In a story late last month, the Hartford Courant reported that it had used this method in combination with public records to discover that several Direct Marketing Association executives and telemarketing officials were registered for the list. These included DMA senior vice president of government affairs Jerry Cerasale and the CEOs of teleservices providers West and Convergys.

Cerasale told the Courant he had not signed up and believed someone else registered him to the list in order to embarrass him. The DMA has complained that online no-call registrations are not secure.

The FTC appears to have had a similar problem with a mechanism on the site that once allowed users to delete numbers from the registry. The Web site now says that online deletions no longer are available and that to take a number off the list, consumers must call a toll-free hotline from the phone number they wish deleted.

At the start of this week, the FTC took the donotcall.gov site offline for a few days in response to a federal judge's determination that the no-call list was unconstitutional. The FTC returned the site to operation, along with the verification mechanism, on Oct. 9.

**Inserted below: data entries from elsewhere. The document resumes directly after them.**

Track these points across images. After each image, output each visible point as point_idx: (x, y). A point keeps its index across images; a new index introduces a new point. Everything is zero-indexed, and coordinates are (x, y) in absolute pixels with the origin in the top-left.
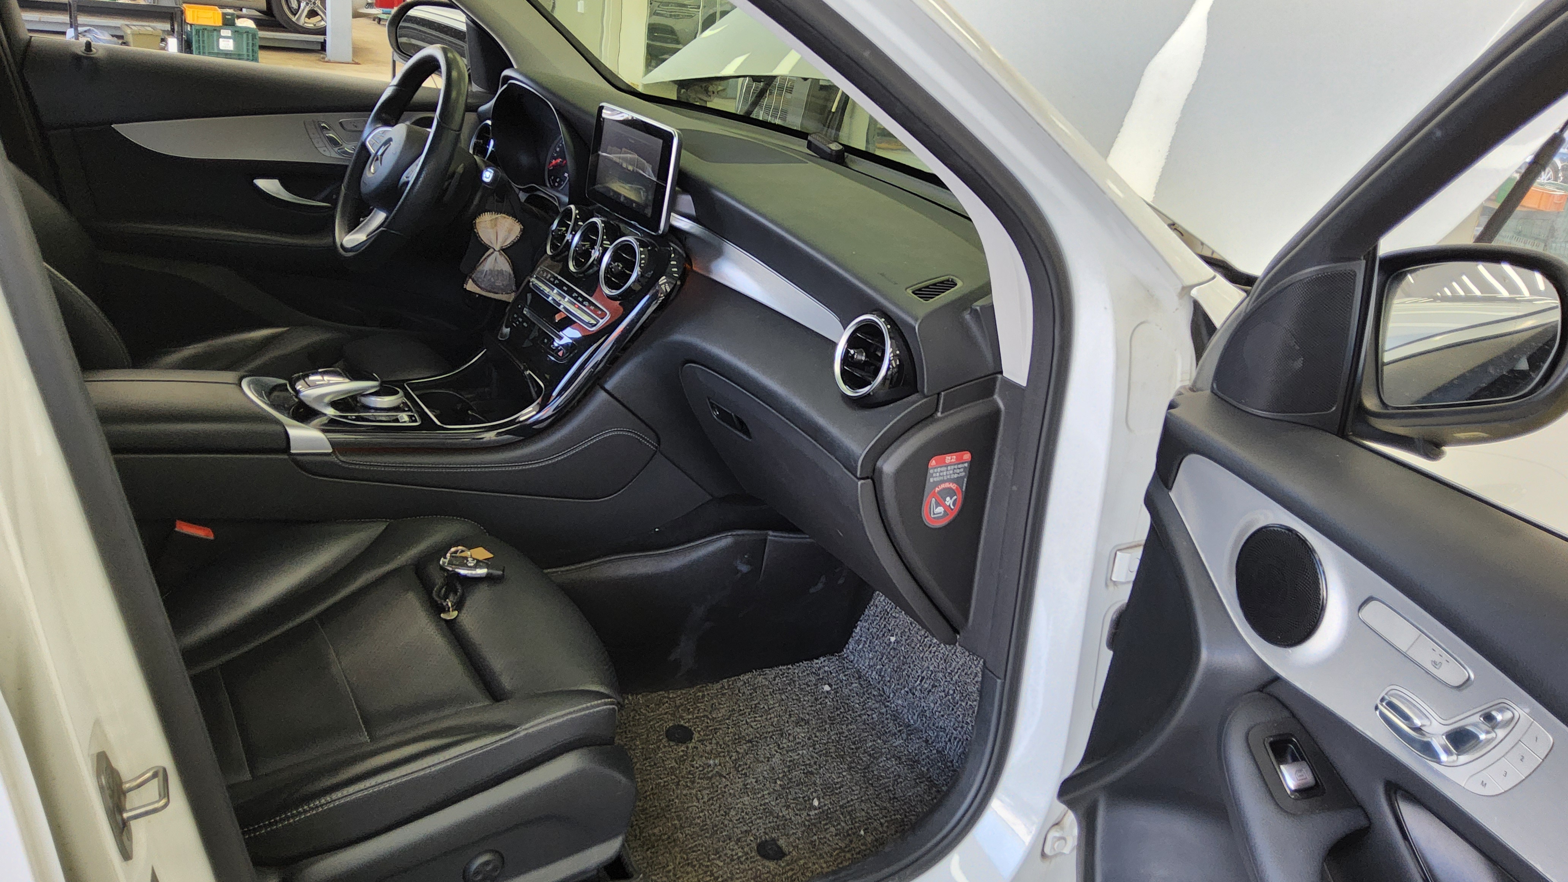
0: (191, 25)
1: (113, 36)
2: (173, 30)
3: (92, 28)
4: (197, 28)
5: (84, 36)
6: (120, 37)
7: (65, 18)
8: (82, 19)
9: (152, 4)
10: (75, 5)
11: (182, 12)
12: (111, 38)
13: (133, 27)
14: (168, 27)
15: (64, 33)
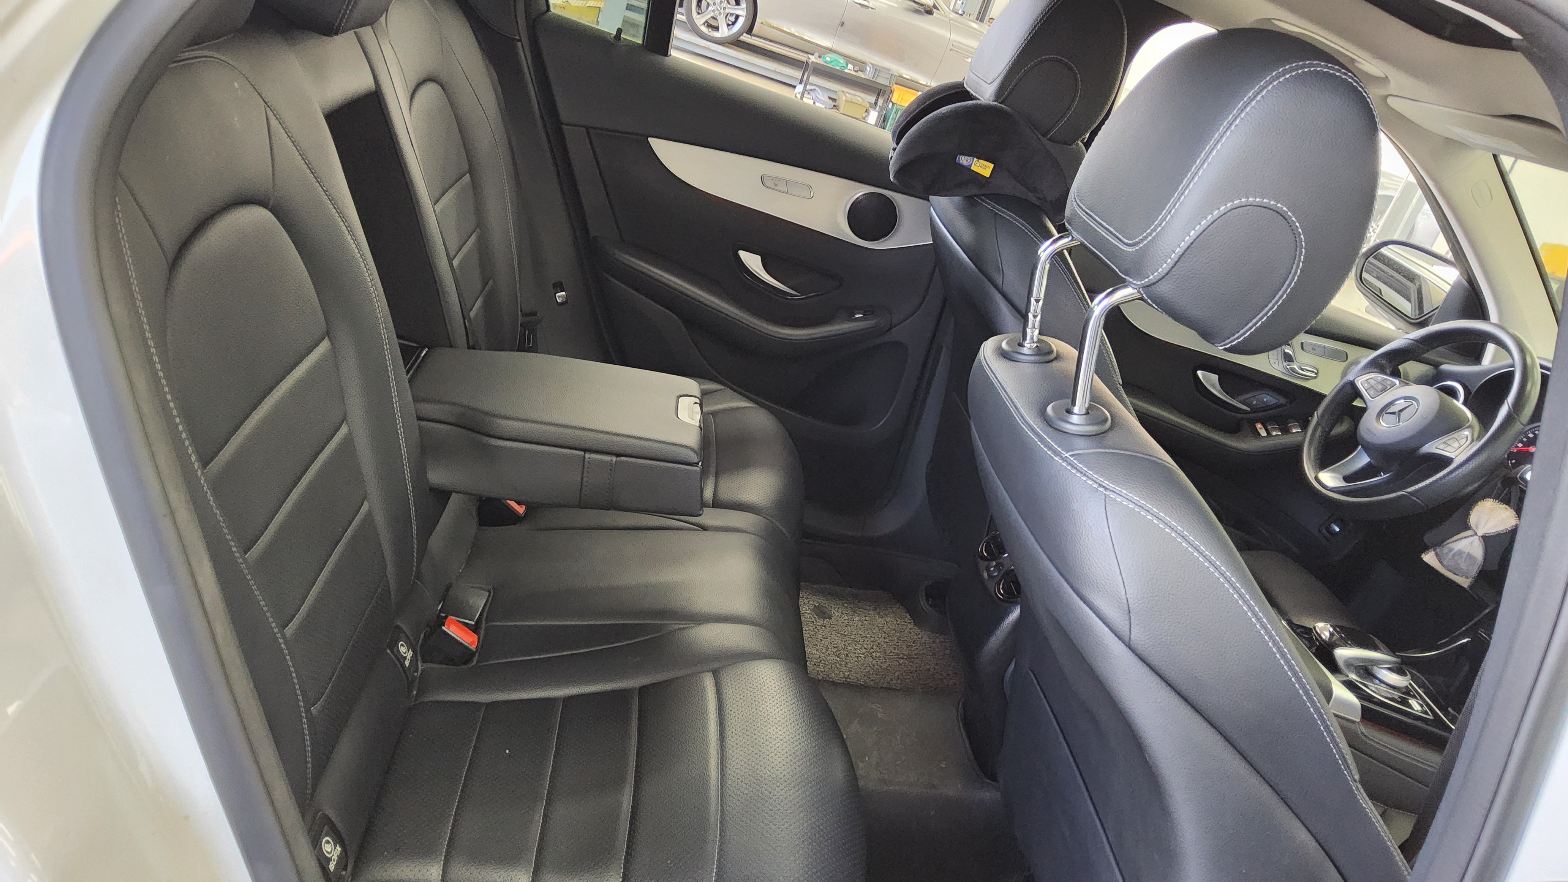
0: (893, 104)
1: (830, 98)
2: (876, 104)
3: (817, 89)
4: (898, 107)
5: (809, 93)
6: (834, 100)
7: (798, 74)
8: (813, 79)
9: (871, 79)
10: (812, 67)
11: (891, 92)
12: (827, 100)
13: (847, 95)
14: (872, 99)
15: (794, 87)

Subsequently, DM News was able to check on the registrations of FTC commissioners. These included FTC chairman Tim Muris, who registered July 5; Mozelle W. Thompson, registered on June 28; and Orson Swindle, registered June 29.

Earlier, the loophole in the no-call Web site let DM News check on DMA president/CEO H. Robert Wientzen and American Teleservices Association executive director Tim Searcy. Neither was registered.

The DMA has been pushing the FTC to add more authentication procedures to the no-call Web site since the agency announced its plan for online registration, DMA spokesman Louis Mastria said. So far, the FTC has yet to give an indication that the registration procedures will change.

“You could sign up the whole Manhattan white pages,” Mastria said. “If a commercial company was doing this, people would scream.”

The loophole isn't foolproof, and it helps to have the address or phone number of the person you are checking on in advance. For example, FTC commissioner Thomas B. Leary's name is so common that he is difficult to pick out from public residential phone directories, and new commissioner Pamela Jones Harbour is married and may be listed under her husband's name.

The site makes it hard to verify many numbers at once. Also, after several responses have been sent to an e-mail address, the site will cease sending verifications to that address, informing the user that the maximum number of verification requests has been exceeded.

However, a computer program could defeat these obstacles by automatically creating dummy e-mail accounts that forward to the same mailbox, then rapidly inputting phone numbers to the verification mechanism. Ticket resellers use such programs to defeat limits on the number of tickets they can buy online.